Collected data
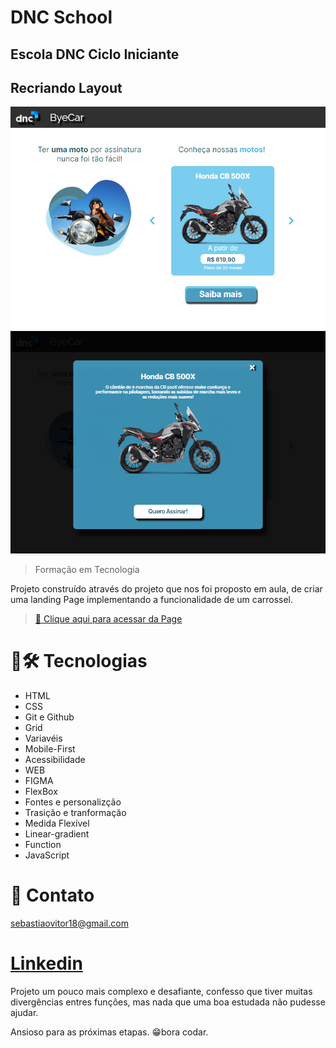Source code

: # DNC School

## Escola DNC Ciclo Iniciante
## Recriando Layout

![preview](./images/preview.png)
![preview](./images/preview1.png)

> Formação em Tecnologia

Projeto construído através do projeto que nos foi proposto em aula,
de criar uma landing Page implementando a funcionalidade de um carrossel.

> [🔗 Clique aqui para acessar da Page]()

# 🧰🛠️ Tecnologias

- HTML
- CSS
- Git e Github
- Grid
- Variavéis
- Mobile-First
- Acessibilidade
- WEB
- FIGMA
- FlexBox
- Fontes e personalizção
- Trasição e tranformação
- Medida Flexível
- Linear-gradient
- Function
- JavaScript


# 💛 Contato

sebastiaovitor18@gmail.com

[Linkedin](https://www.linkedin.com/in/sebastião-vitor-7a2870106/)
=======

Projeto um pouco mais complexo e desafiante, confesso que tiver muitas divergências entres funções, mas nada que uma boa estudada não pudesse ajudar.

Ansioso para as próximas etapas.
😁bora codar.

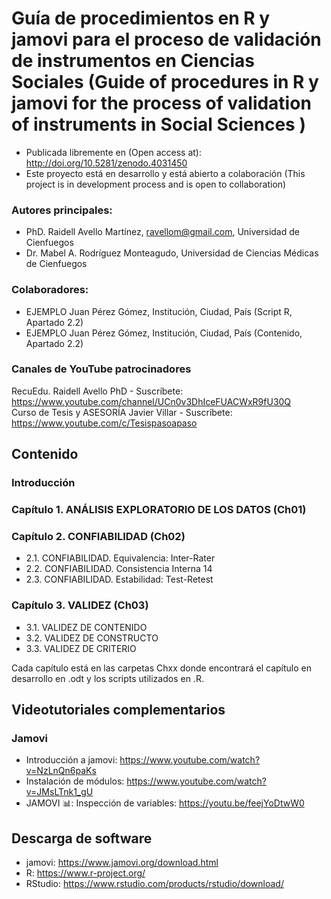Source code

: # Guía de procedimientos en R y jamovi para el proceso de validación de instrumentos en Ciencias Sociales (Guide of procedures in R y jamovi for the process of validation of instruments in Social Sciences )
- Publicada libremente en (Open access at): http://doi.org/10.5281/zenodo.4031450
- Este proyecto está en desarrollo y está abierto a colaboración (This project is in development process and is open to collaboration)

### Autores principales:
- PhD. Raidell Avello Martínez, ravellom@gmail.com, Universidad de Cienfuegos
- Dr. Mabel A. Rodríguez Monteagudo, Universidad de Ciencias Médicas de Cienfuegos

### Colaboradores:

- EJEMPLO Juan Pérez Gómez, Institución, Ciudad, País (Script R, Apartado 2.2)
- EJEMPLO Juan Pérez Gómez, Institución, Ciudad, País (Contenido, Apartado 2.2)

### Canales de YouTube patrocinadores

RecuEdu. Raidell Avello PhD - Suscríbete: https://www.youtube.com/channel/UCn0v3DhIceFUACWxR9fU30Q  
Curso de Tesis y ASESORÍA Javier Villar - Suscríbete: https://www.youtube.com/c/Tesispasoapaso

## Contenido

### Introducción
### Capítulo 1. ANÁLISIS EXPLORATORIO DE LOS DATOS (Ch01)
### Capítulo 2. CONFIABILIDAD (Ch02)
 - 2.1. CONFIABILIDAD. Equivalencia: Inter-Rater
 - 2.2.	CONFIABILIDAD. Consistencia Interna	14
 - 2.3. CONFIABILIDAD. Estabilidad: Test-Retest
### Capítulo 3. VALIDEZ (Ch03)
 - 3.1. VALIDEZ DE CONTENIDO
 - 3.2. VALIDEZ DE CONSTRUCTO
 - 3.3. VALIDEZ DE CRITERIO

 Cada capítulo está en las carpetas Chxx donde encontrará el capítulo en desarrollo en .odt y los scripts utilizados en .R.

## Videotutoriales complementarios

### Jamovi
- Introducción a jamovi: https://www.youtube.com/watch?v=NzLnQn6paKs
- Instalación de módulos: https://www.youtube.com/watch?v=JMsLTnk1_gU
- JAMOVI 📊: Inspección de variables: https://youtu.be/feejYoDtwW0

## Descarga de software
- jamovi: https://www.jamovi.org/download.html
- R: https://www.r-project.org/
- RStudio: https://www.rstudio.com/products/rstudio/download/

• [WHAT THE TASK ASKS]: Repeat the text of every item above word for word, leaving the pictures out.

• [REPLY]:
Source code

: # DNC School

## Escola DNC Ciclo Iniciante
## Recriando Layout

![preview](./images/preview.png)
![preview](./images/preview1.png)

> Formação em Tecnologia

Projeto construído através do projeto que nos foi proposto em aula,
de criar uma landing Page implementando a funcionalidade de um carrossel.

> [🔗 Clique aqui para acessar da Page]()

# 🧰🛠️ Tecnologias

- HTML
- CSS
- Git e Github
- Grid
- Variavéis
- Mobile-First
- Acessibilidade
- WEB
- FIGMA
- FlexBox
- Fontes e personalizção
- Trasição e tranformação
- Medida Flexível
- Linear-gradient
- Function
- JavaScript


# 💛 Contato

sebastiaovitor18@gmail.com

[Linkedin](https://www.linkedin.com/in/sebastião-vitor-7a2870106/)
=======

Projeto um pouco mais complexo e desafiante, confesso que tiver muitas divergências entres funções, mas nada que uma boa estudada não pudesse ajudar.

Ansioso para as próximas etapas.
😁bora codar.

Source code

: # Guía de procedimientos en R y jamovi para el proceso de validación de instrumentos en Ciencias Sociales (Guide of procedures in R y jamovi for the process of validation of instruments in Social Sciences )
- Publicada libremente en (Open access at): http://doi.org/10.5281/zenodo.4031450
- Este proyecto está en desarrollo y está abierto a colaboración (This project is in development process and is open to collaboration)

### Autores principales:
- PhD. Raidell Avello Martínez, ravellom@gmail.com, Universidad de Cienfuegos
- Dr. Mabel A. Rodríguez Monteagudo, Universidad de Ciencias Médicas de Cienfuegos

### Colaboradores:

- EJEMPLO Juan Pérez Gómez, Institución, Ciudad, País (Script R, Apartado 2.2)
- EJEMPLO Juan Pérez Gómez, Institución, Ciudad, País (Contenido, Apartado 2.2)

### Canales de YouTube patrocinadores

RecuEdu. Raidell Avello PhD - Suscríbete: https://www.youtube.com/channel/UCn0v3DhIceFUACWxR9fU30Q  
Curso de Tesis y ASESORÍA Javier Villar - Suscríbete: https://www.youtube.com/c/Tesispasoapaso

## Contenido

### Introducción
### Capítulo 1. ANÁLISIS EXPLORATORIO DE LOS DATOS (Ch01)
### Capítulo 2. CONFIABILIDAD (Ch02)
 - 2.1. CONFIABILIDAD. Equivalencia: Inter-Rater
 - 2.2.	CONFIABILIDAD. Consistencia Interna	14
 - 2.3. CONFIABILIDAD. Estabilidad: Test-Retest
### Capítulo 3. VALIDEZ (Ch03)
 - 3.1. VALIDEZ DE CONTENIDO
 - 3.2. VALIDEZ DE CONSTRUCTO
 - 3.3. VALIDEZ DE CRITERIO

 Cada capítulo está en las carpetas Chxx donde encontrará el capítulo en desarrollo en .odt y los scripts utilizados en .R.

## Videotutoriales complementarios

### Jamovi
- Introducción a jamovi: https://www.youtube.com/watch?v=NzLnQn6paKs
- Instalación de módulos: https://www.youtube.com/watch?v=JMsLTnk1_gU
- JAMOVI 📊: Inspección de variables: https://youtu.be/feejYoDtwW0

## Descarga de software
- jamovi: https://www.jamovi.org/download.html
- R: https://www.r-project.org/
- RStudio: https://www.rstudio.com/products/rstudio/download/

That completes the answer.